The extra time, along with saying things in text rather than in person, has completely transformed the experience of playing Diplomacy for me.
These greater tactical options are enriching in and of themselves, but it also helps that playing over the internet is considerably less stressful than playing in person, something I can find to be absolutely exhausting. I love my friends dearly, so lying to their faces in a social setting is a tiring task for any length of time, let alone an entire afternoon. Given the sincerity that needs to be put into some persuasion efforts, it’s no wonder some people get genuinely upset when their closest friend and ally stabs them in the back - it feels like a real betrayal because that’s exactly what it is. While playing by post exponentially increases the amount of time you’re lying to your friends for, these are lies doled out in short bursts rather than one sustained effort, allowing players to differentiate between being ‘on’ and not. I played a game of Dungeons & Dragons with my Diplomacy friends over the weekend and I didn’t think about the lies I’d been telling them at all. Well, not much, anyway.
Given how stressful playing in person can be, very few players choose to roleplay as their chosen faction, instead simply playing as themselves - and therefore putting themselves out there, which is dangerous in a game of Diplomacy. That’s no surprise, of course - frankly, there’s enough going on without also having to open every single conversation with ‘Hail and well met, dear Kaiser’ or something similar.
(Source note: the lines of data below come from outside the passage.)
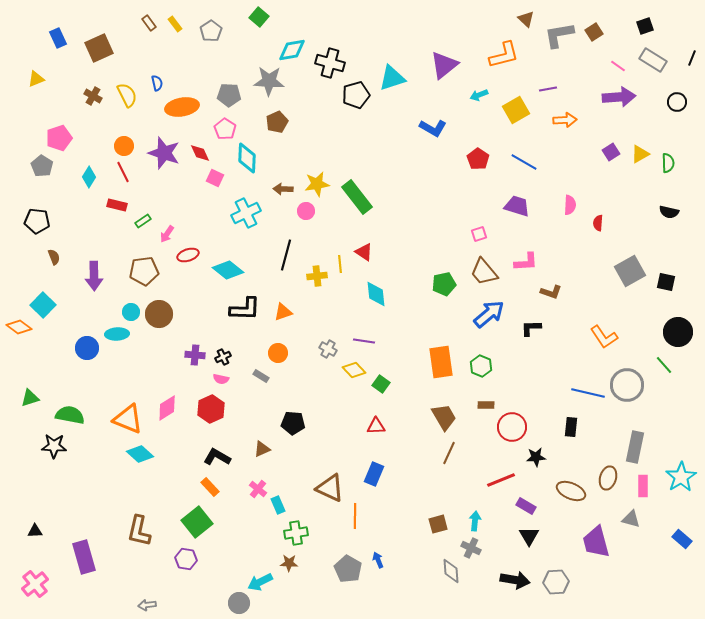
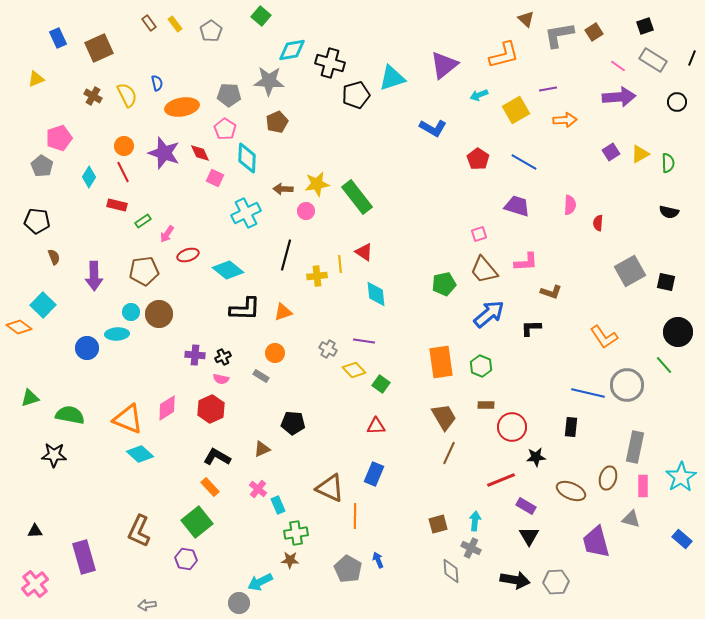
green square at (259, 17): moved 2 px right, 1 px up
brown trapezoid at (484, 272): moved 2 px up
orange circle at (278, 353): moved 3 px left
black star at (54, 446): moved 9 px down
brown L-shape at (139, 531): rotated 12 degrees clockwise
brown star at (289, 563): moved 1 px right, 3 px up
Not so by post, my oldest and dearest ally! I have spent the last three weeks writing flowery missives as Présient Eric Cantona, the tough-talking and often enigmatic French Premier. At one point I replied to a letter needling me for information with the footballer’s famous “When the seagulls follow the trawler” quote and it genuinely helped things along. Along similar lines, my friend Dean, originally from Dublin, was dismayed to find himself playing as the Brits, so simply sent everyone a letter from the new High King of ‘Big Ireland’, announcing that the Irish war for Independence had gone very, very well indeed.
While there’s plenty of room for silliness, some of these exchanges have also been genuinely electrifying, and all the more so for having characters thrown into the mix - however thin they may be. By the same token, putting on a character to write letters has helped take some of the sting out of what is, at its core, an absolutely brutal board game.
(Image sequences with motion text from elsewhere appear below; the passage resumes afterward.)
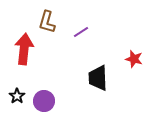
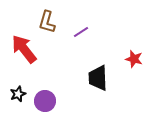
red arrow: rotated 44 degrees counterclockwise
black star: moved 1 px right, 2 px up; rotated 14 degrees clockwise
purple circle: moved 1 px right
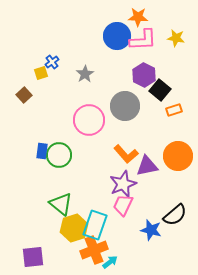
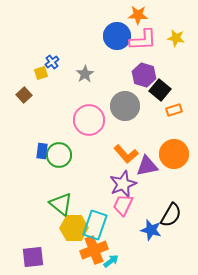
orange star: moved 2 px up
purple hexagon: rotated 10 degrees counterclockwise
orange circle: moved 4 px left, 2 px up
black semicircle: moved 4 px left; rotated 20 degrees counterclockwise
yellow hexagon: rotated 16 degrees clockwise
cyan arrow: moved 1 px right, 1 px up
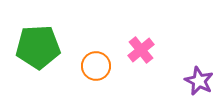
While there’s plenty of room for silliness, some of these exchanges have also been genuinely electrifying.
At the time of writing, Président Cantona’s France is about to be wiped out. The other day, I woke up to a joint assault from Italy and from Germany, my supposed ally. While I was pleased to have seen the betrayal coming, I was genuinely quite sad. That sadness, however, was more akin to the feeling of losing a beloved RPG character than an actual, real-life betrayal - I was sad that my part in the narrative and all the fun of roleplaying as this alternate-history French Republic was certain to end soon. As genuine as those emotions were, I was still having video calls with my traitor friends and enjoying a giggle that same day. I am almost certain I’d have been more hurt had we been in someone’s living room.
That’s not to say playing Diplomacy by post is for everyone. It is still a very involved, stressful experience; one that’s cost me no small amount of sleep over the last few weeks. All the same, it’s been an exhilarating ride - I’m not sure how many other board games from 60 years ago that can be said for.